“Do they still play the blues in Chicago / When baseball season rolls around? / When the snow melts away / Do the Cubbies still play / In their ivy-covered burial ground? / When I was a boy they were my pride and joy / But now they only bring fatigue / To the home of the brave / The land of the free / And the doormat of the National League.”
—“A Dying Cub Fan’s Last Request,” Steve Goodman
I have a lot to look forward to next week. Obviously, it is spring break, so myself and three of the most beautiful Cardinal ladies the world has ever seen will be piling into my Honda CRV and road tripping through the South. Additionally, I get to spend Easter Sunday with my family and a minimum of seven chocolate bunnies—no complaints there. Still, neither of these events are what have me beaming from ear to ear. What does have me beaming is Thursday, April 5: the date of the Chicago Cubs’ home opener. (Please save all heckling and tomato throwing until the end of this column. Thank you).

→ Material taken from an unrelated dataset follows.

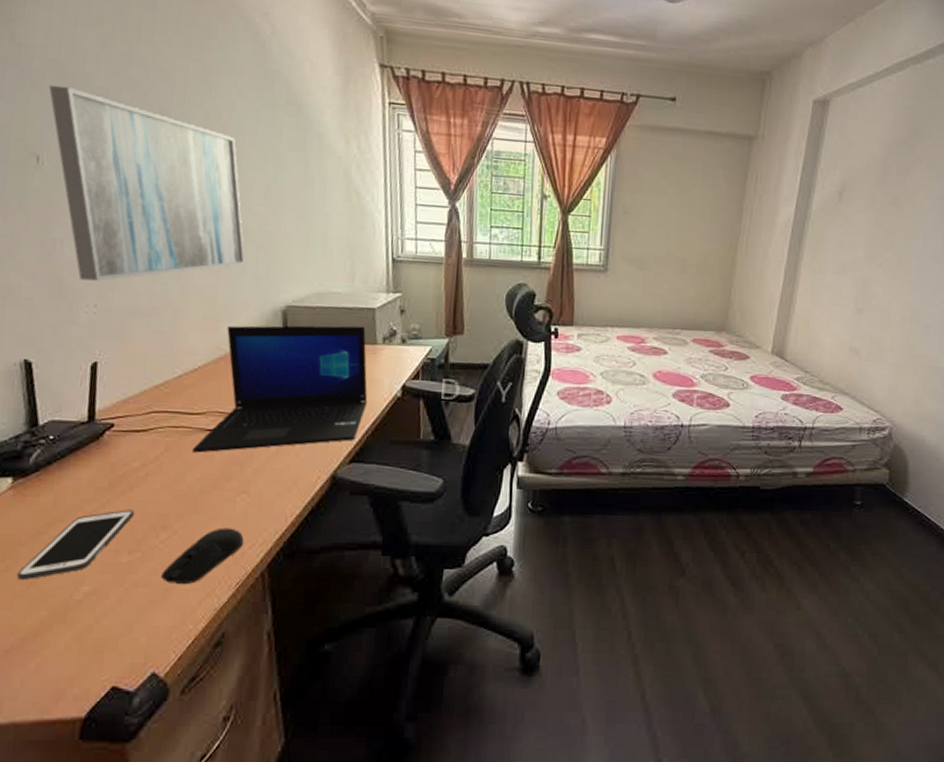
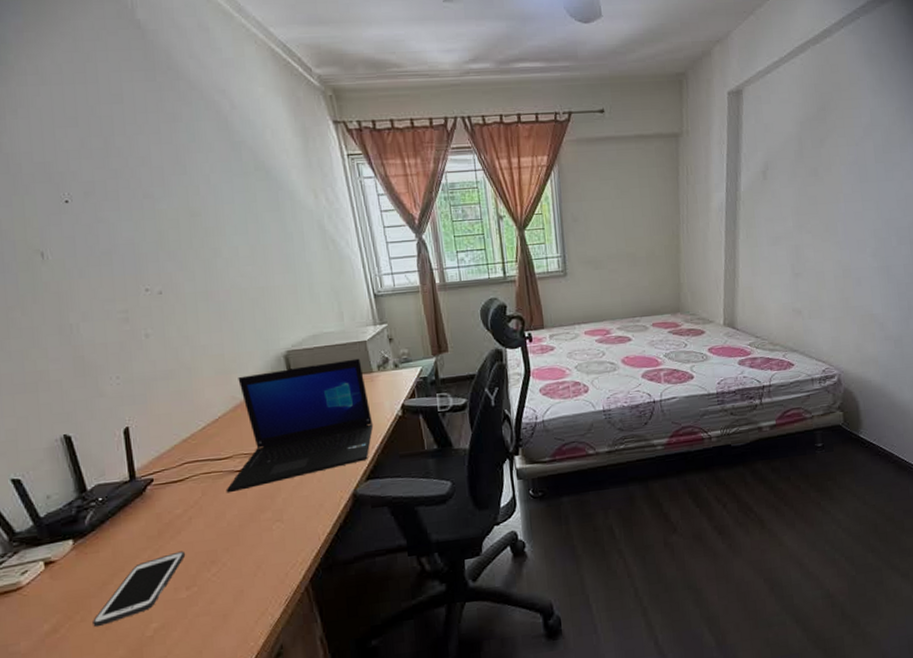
wall art: present [49,84,246,281] -> none [40,185,244,357]
computer mouse: present [160,527,244,585] -> none [217,553,286,610]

Yes, I am one of the cursed, destined to root for a team that—and it pains me to say this—probably will not win next year. Regardless, I love my Cubbies more than words can say, but this is a column, after all, so I will give it whirl.
As a native Illinoisan, I have received my fair share of flack since arriving on the UW-Madison campus. I try to let people’s FIB slurs roll off my back, chalking them up to either stupidity or jealousy. That being said, the gun I stick to—and loudly—is my loyalty to the Cubs.

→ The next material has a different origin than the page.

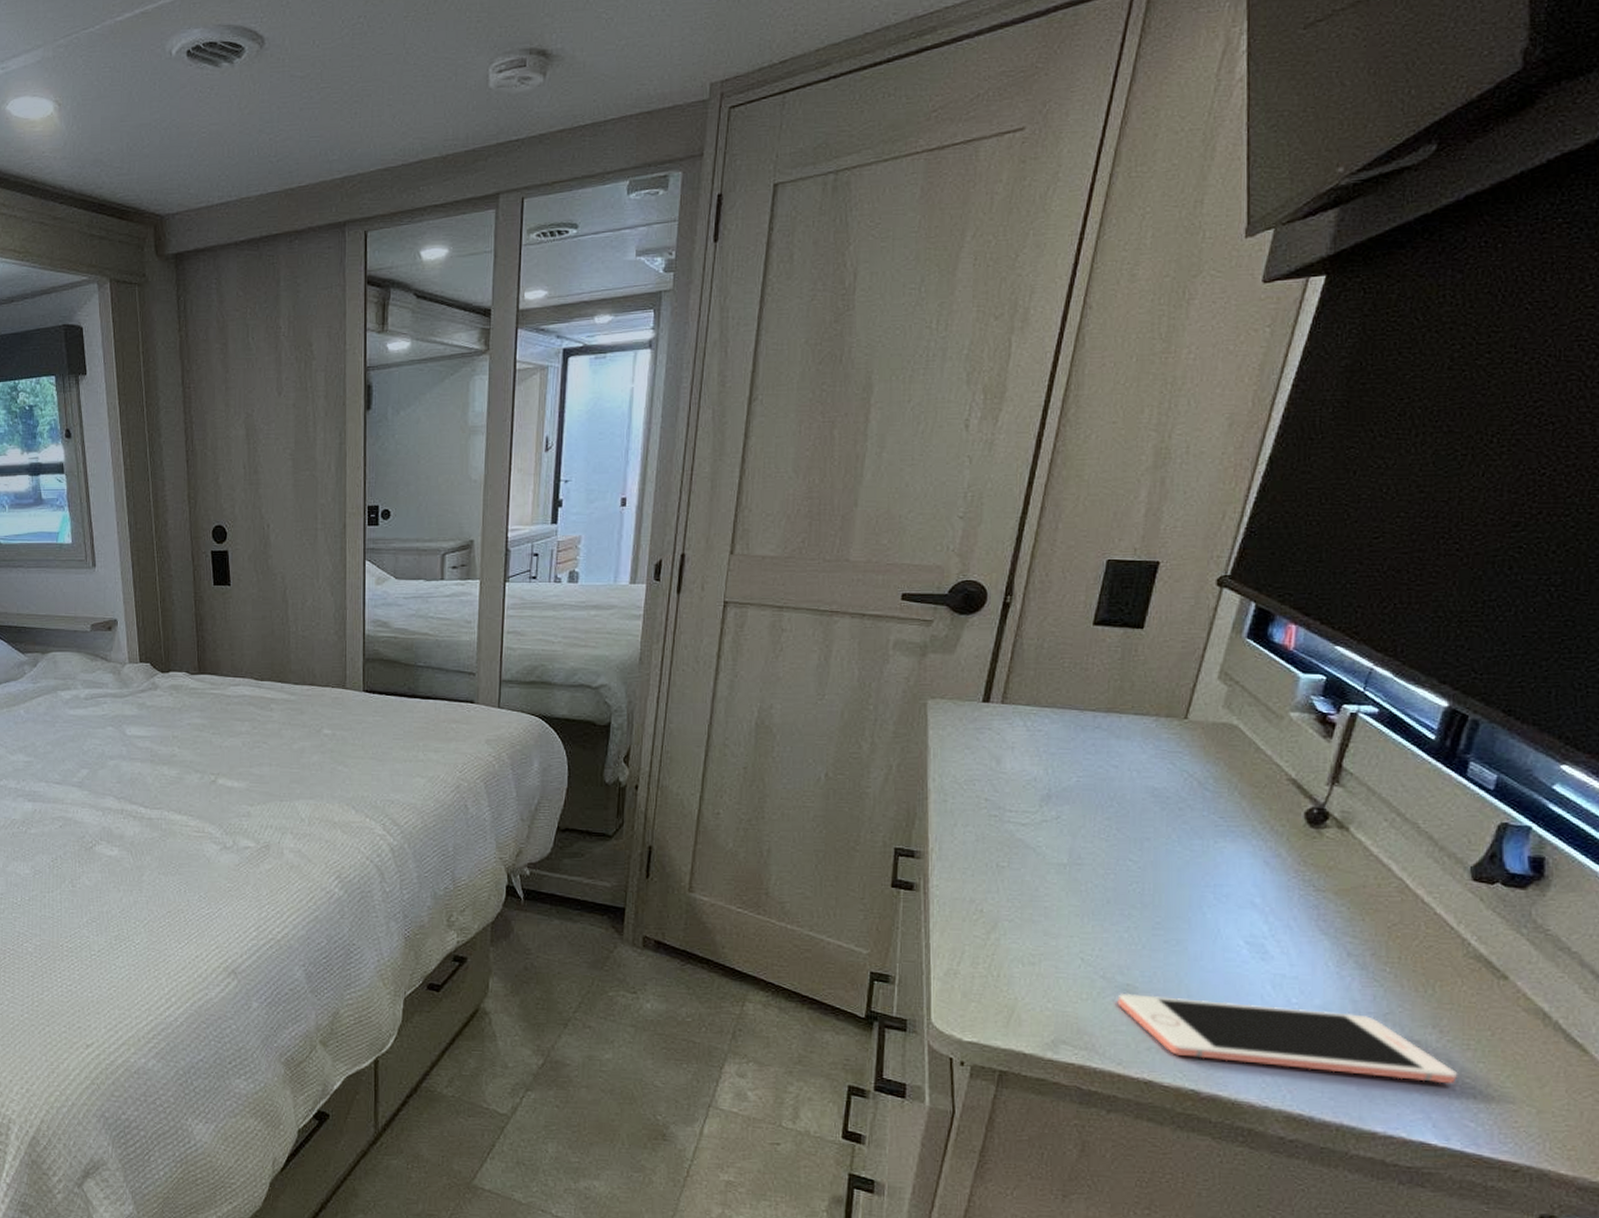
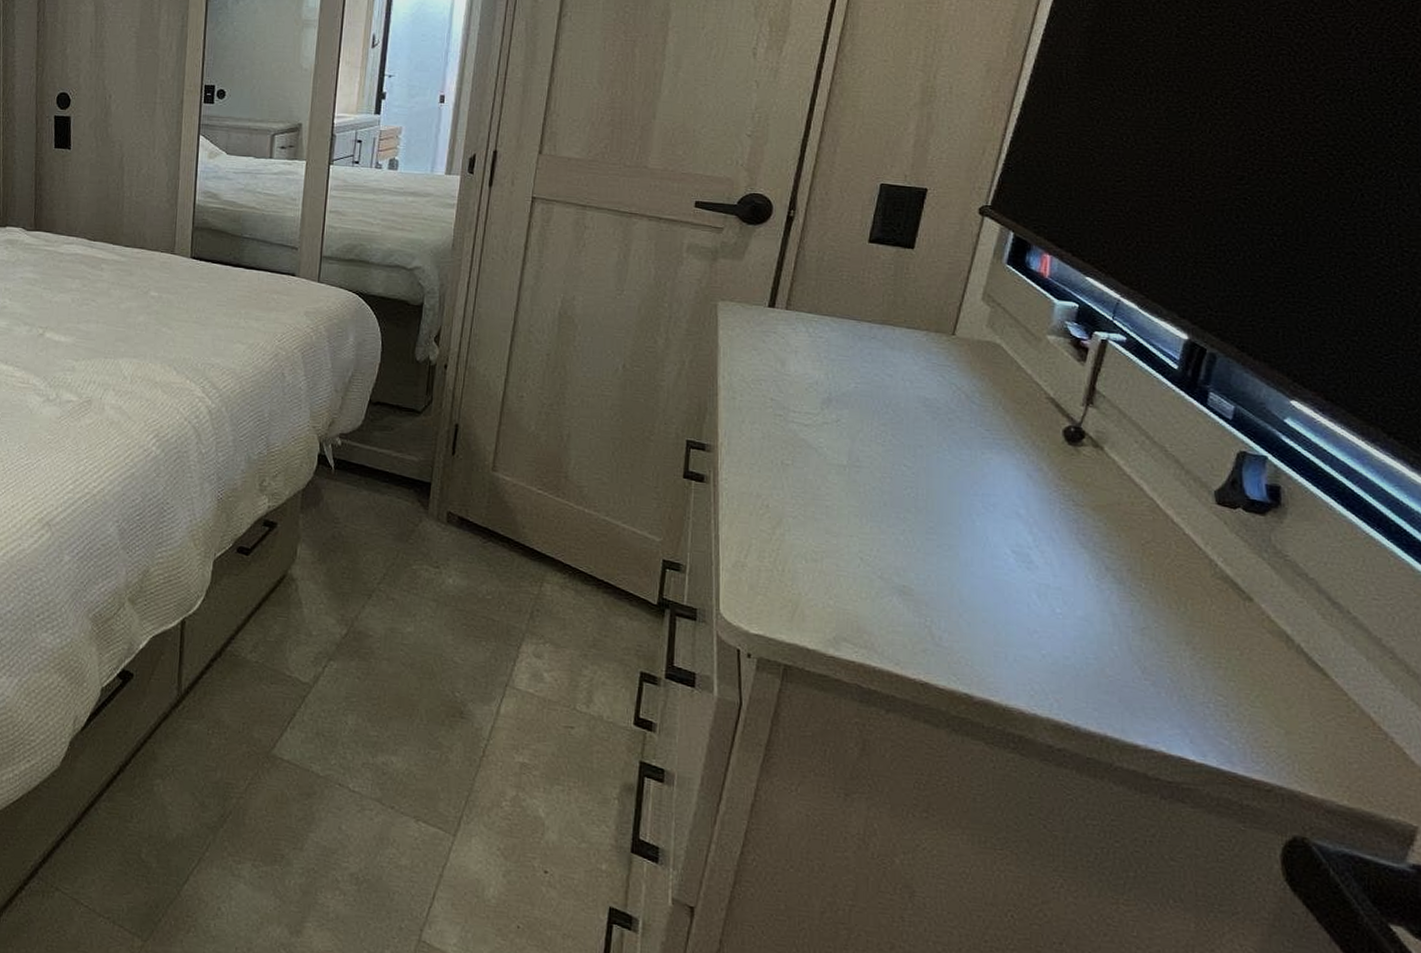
cell phone: present [1117,992,1458,1084] -> none [894,594,1212,701]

Really, I never stood a chance at a more championship-ring filled life. You see that chubby nugget in the photo up there? Well, a man by the name of John, her father, had her sitting in the green seats of Wrigley Field before she could read. While most little girls were going gaga for Taylor Hanson, she had her eyes on Sammy Sosa (Yes, I know, and no, I do not want to talk about it). One of her earliest memories is sitting along the first base line watching a foul ball graze just over the fingers of her desperately reaching uncle. Poor kid.
Seventeen years later, I have mastered my ABCs, but I am that same naïve, unabashedly loyal Cubs fan. My pride is on especially noticeable display in Wisconsin. While some may clam up amongst the competition, I get louder. Drunk or sober, it is not uncommon for me to give high fives to passersby in Cubs gear. I do not care if you are a stranger. I do not care if you are Edward Scissorhands. Wearing Cubbie blue earns anyone a high five.

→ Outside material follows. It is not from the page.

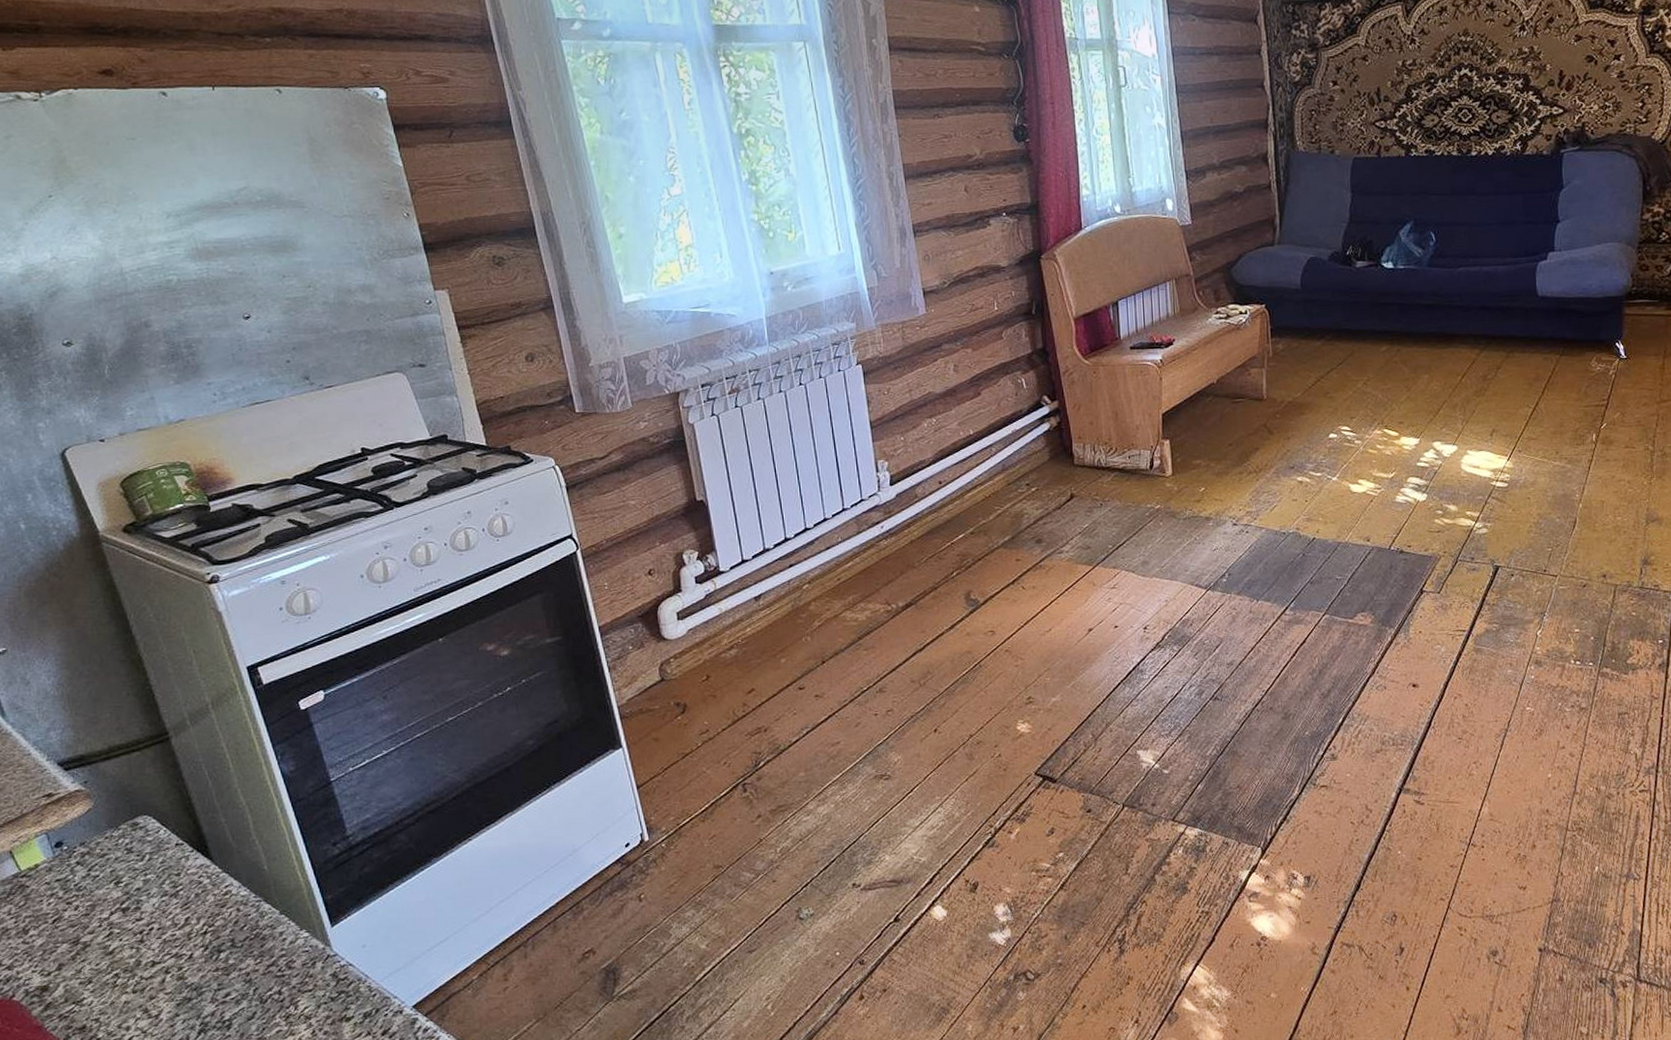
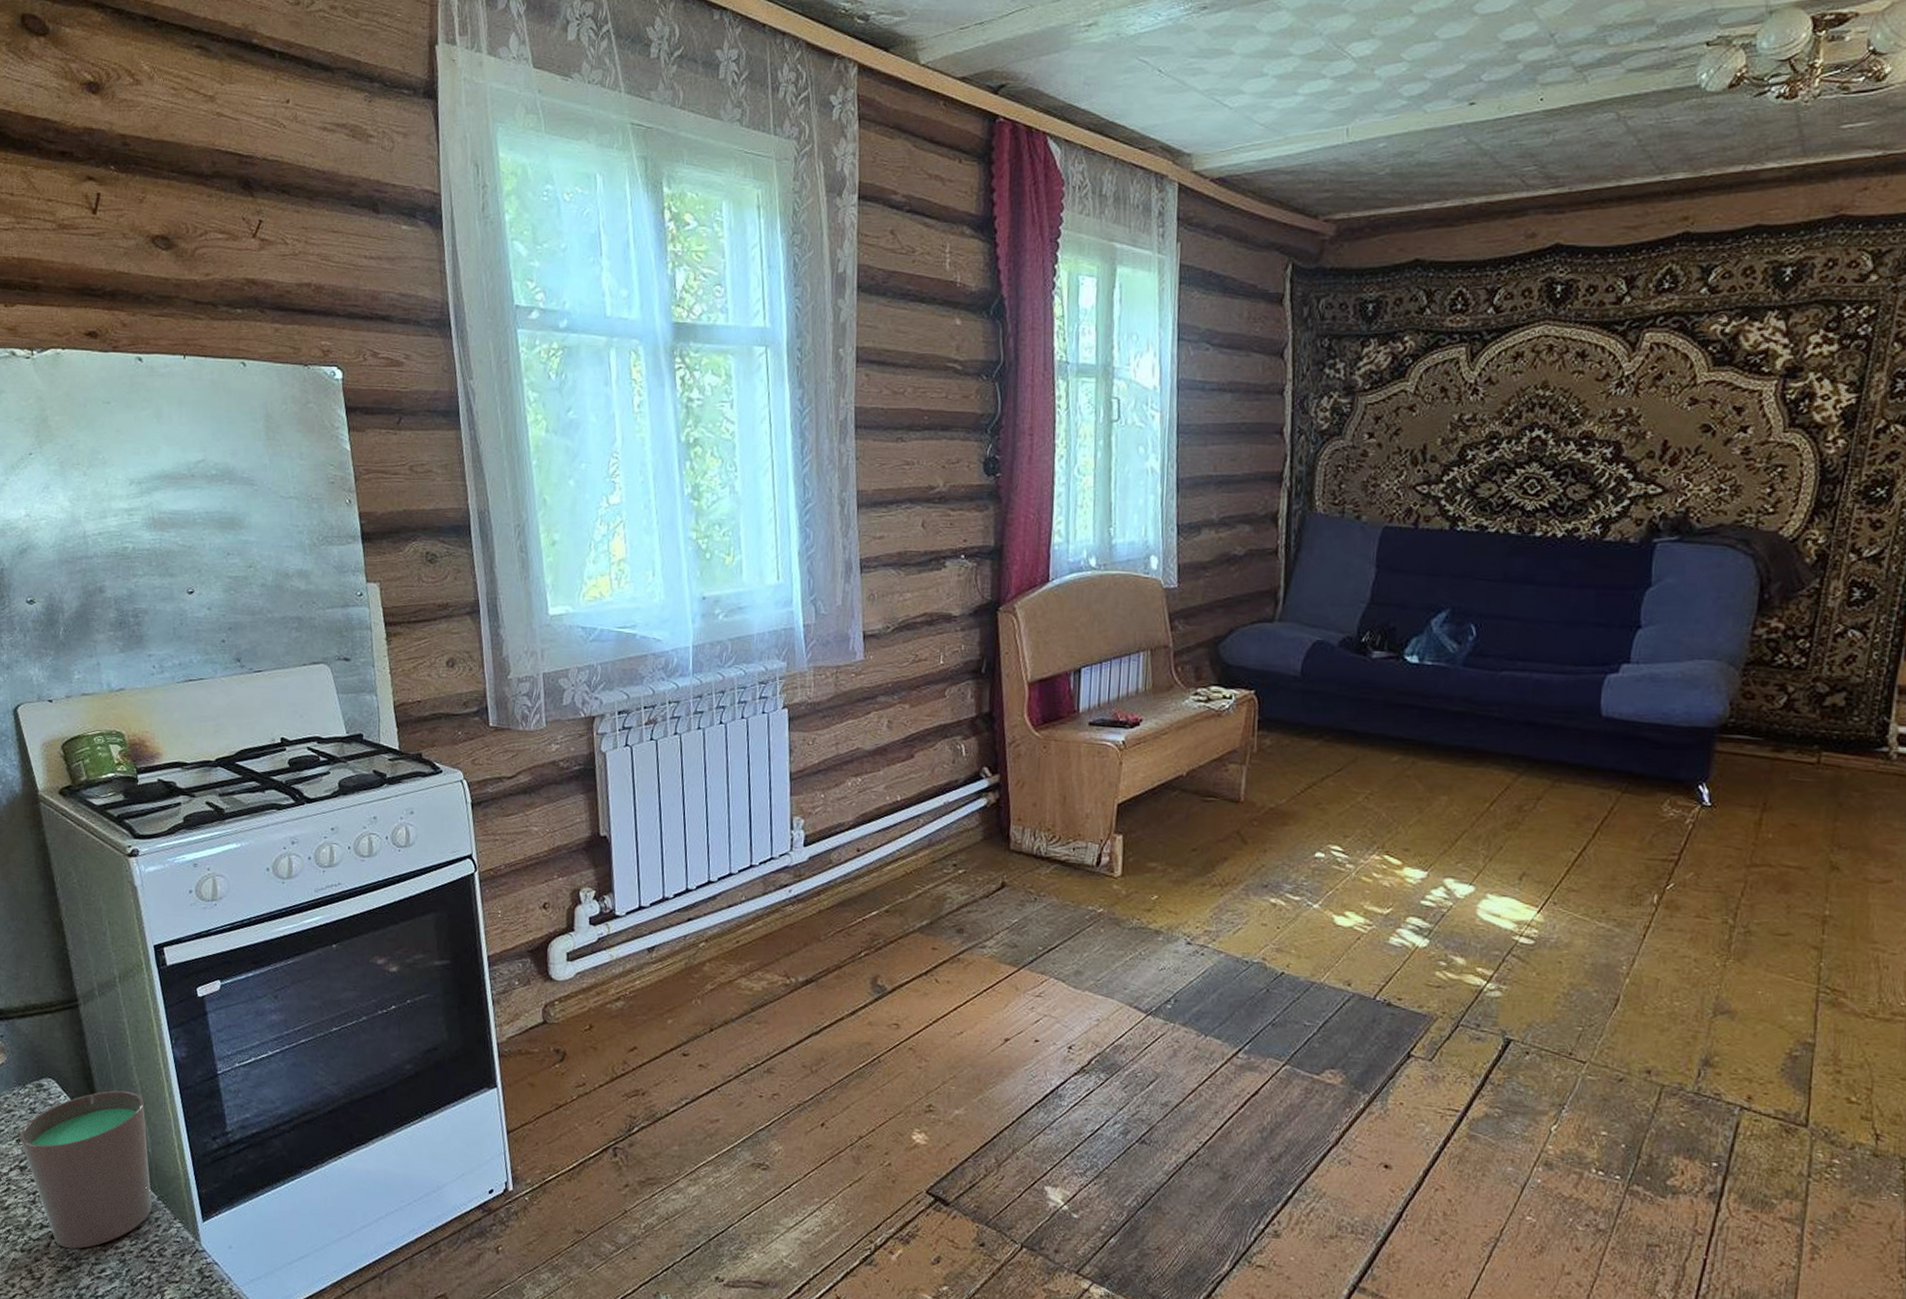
cup: none [117,813,274,980] -> present [19,1090,152,1249]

I have also found myself in my fair share of arguments about the merits of Cubs fandom. I could go on and on about how we are a special breed, a group of people who value camaraderie, loyalty and the love of the game more than they do the postseason. I find that argument gets me nowhere in this state, mostly because no people other than Cubs fans can understand, and that is fine.
Here is the thing: No one rails on Cubs fans harder than Cubs fans rail on themselves. The whole of Brewers Nation and those of other lesser fandoms can heckle me until they are blue in the face, but do you honestly think I do not see how masochistic it is to root for the perpetual losers? Yes, there is little logic to my team spirit, but since when have Americans valued logic? Congressmen are fighting against fully-covered birth control because they believe it will cause a surge in sluttiness, and the majority of Americans subscribe to a religion based on an impregnated virgin. To each their own, but if we are going to leave logic out of our politics and religion, we may as well leave it out of our favorite pastime, too.
Don’t get me wrong: I want the Cubs to win the World Series more than anything, and few things upset me more than the fact that Ron Santo never got to see it happen. Still, come April 5, my crusade as a tireless Cubs fan will continue on. History tells me this season will be trying, but hey, they do not sell beer at the ballpark for nothing. Go Cubs go!